The science behind a rowing warm-up

The warm-up described may appear relatively straightforward - basically a mixture of steady rowing and shorter more intense efforts - but behind its deceptive simplicity lies a raft of complex physiology and carefully applied sports science.

A correctly carried out warm-up can provide a performance gain of up to 30% versus starting from cold, especially in a relatively explosive and short event such as a 2km rowing race, which is the standard international distance. Specifically the mixture of low and high intensity exercise undertaken during the warm-up increases adenosine triphosphate turnover, which reinforces muscular functions, muscle cross-bridge cycling rate, and oxygen uptake kinetics, which significantly affects exercise performance.

No matter how good the preparation in the months and years that precede an event, get the warm-up wrong and it will cost you the race. To become a rowing world champion, the race starts long before you touch the water.

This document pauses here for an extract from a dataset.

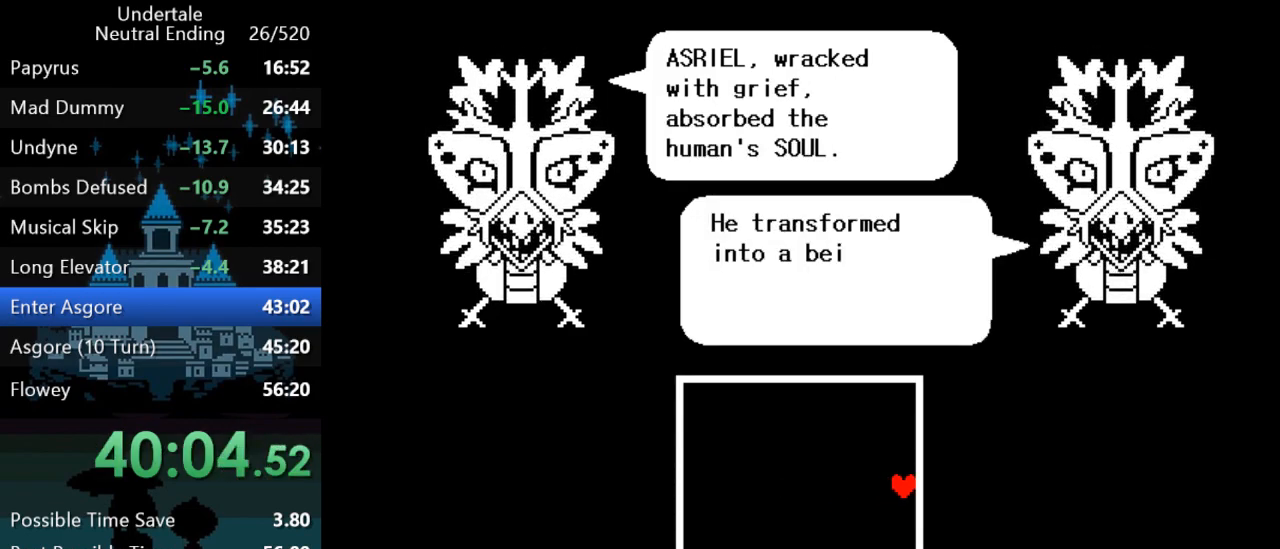
{"keys": ["return", "right"], "events": [[33, "return", "down"], [33, "z", "up"], [67, "return", "up"], [67, "z", "down"], [133, "return", "down"], [133, "z", "up"], [183, "return", "up"], [183, "z", "down"], [250, "return", "down"], [250, "z", "up"], [283, "return", "up"], [317, "z", "down"], [350, "return", "down"], [350, "z", "up"], [417, "return", "up"], [417, "z", "down"], [450, "return", "down"], [483, "z", "up"]]}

In other words a correctly administered warm-up primes the cardiovascular system and muscles to work harder and more efficiently, essential in a sport that requires athletes to push their bodies to the limits of physical ability. The ability to use the SKILLROW to warm-up, away from the water in a quiet and controlled environment is also highly beneficial aspect of the process.
Until the early 1980’s, rowing machines were not generally available to athletes at a world championships and teams instead used to run or jog to warm-up. According to research published by Frank G. Shellock PhD, running to warm-up for rowing activity, while a similarly cardiovascular process, would have been far less effective than exercising on a machine such as the SKILLROW.

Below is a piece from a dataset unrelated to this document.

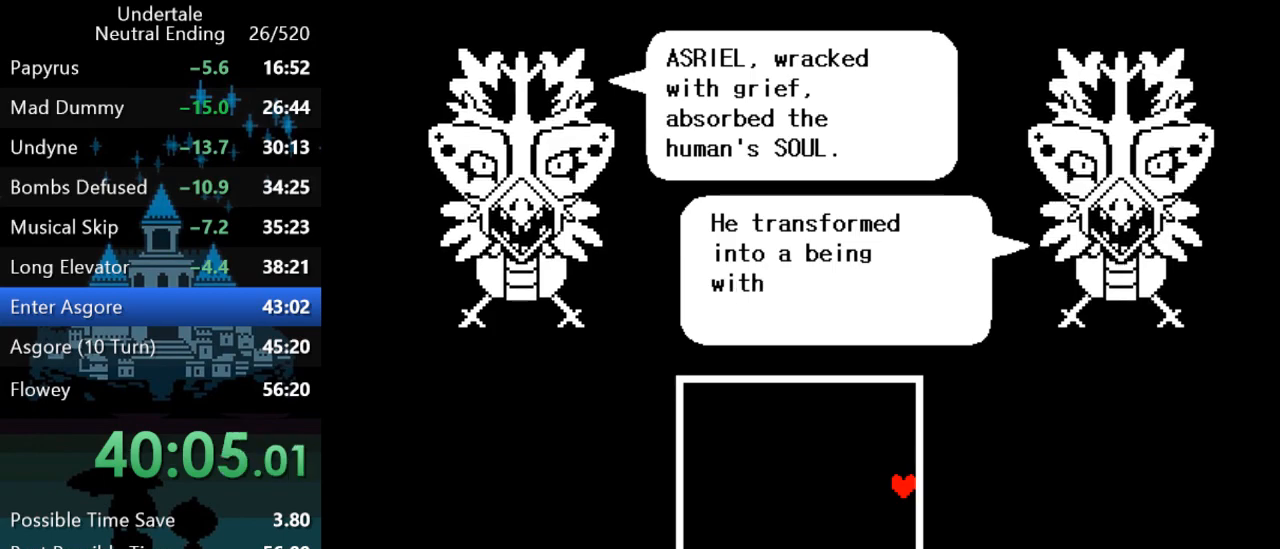
{"keys": ["return", "right"], "events": [[17, "return", "up"], [50, "return", "down"], [50, "z", "down"], [83, "z", "up"], [117, "return", "up"], [183, "return", "down"], [183, "z", "down"], [217, "return", "up"], [217, "z", "up"], [283, "return", "down"], [317, "return", "up"], [317, "z", "down"], [350, "z", "up"], [383, "return", "down"], [417, "z", "down"], [450, "return", "up"], [450, "z", "up"], [500, "return", "down"]]}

"Three basic types of warm-up may be used to prepare for strenuous activity”, says Shellock. “These are passive, general, and specific. By far the best of these is a specific warm-up, which not only increases the temperature of the body parts involved in the activity but also provides a rehearsal of the event that is to take place."

Many factors contribute to the lowering of world best times in the last three decades, but the addition of machines like the Skillrow to the warm-up area, allowing for more effective physical preparation, will have in some way contributed to the lowering of records in recent championships.

The Mindgame, a mental and physical warm-up

For a rower, or any world class athlete, the warm-up at a World Championships marks the end of a year or more preparation and the start of their ultimately defining performance. Almost as important as being specific in the warm-up, the athlete must be able to achieve and maintain complete focus on the race ahead. They must be fully committed in mind and body.

In this heightened state, the slightest disturbance or issue can throw an athlete off their game. They will have executed millions of repetitions of the rowing stroke over the course of an international career, the slightest inaccuracy of feel on the rowing machine could prove fatally distracting. Everything must be perfect.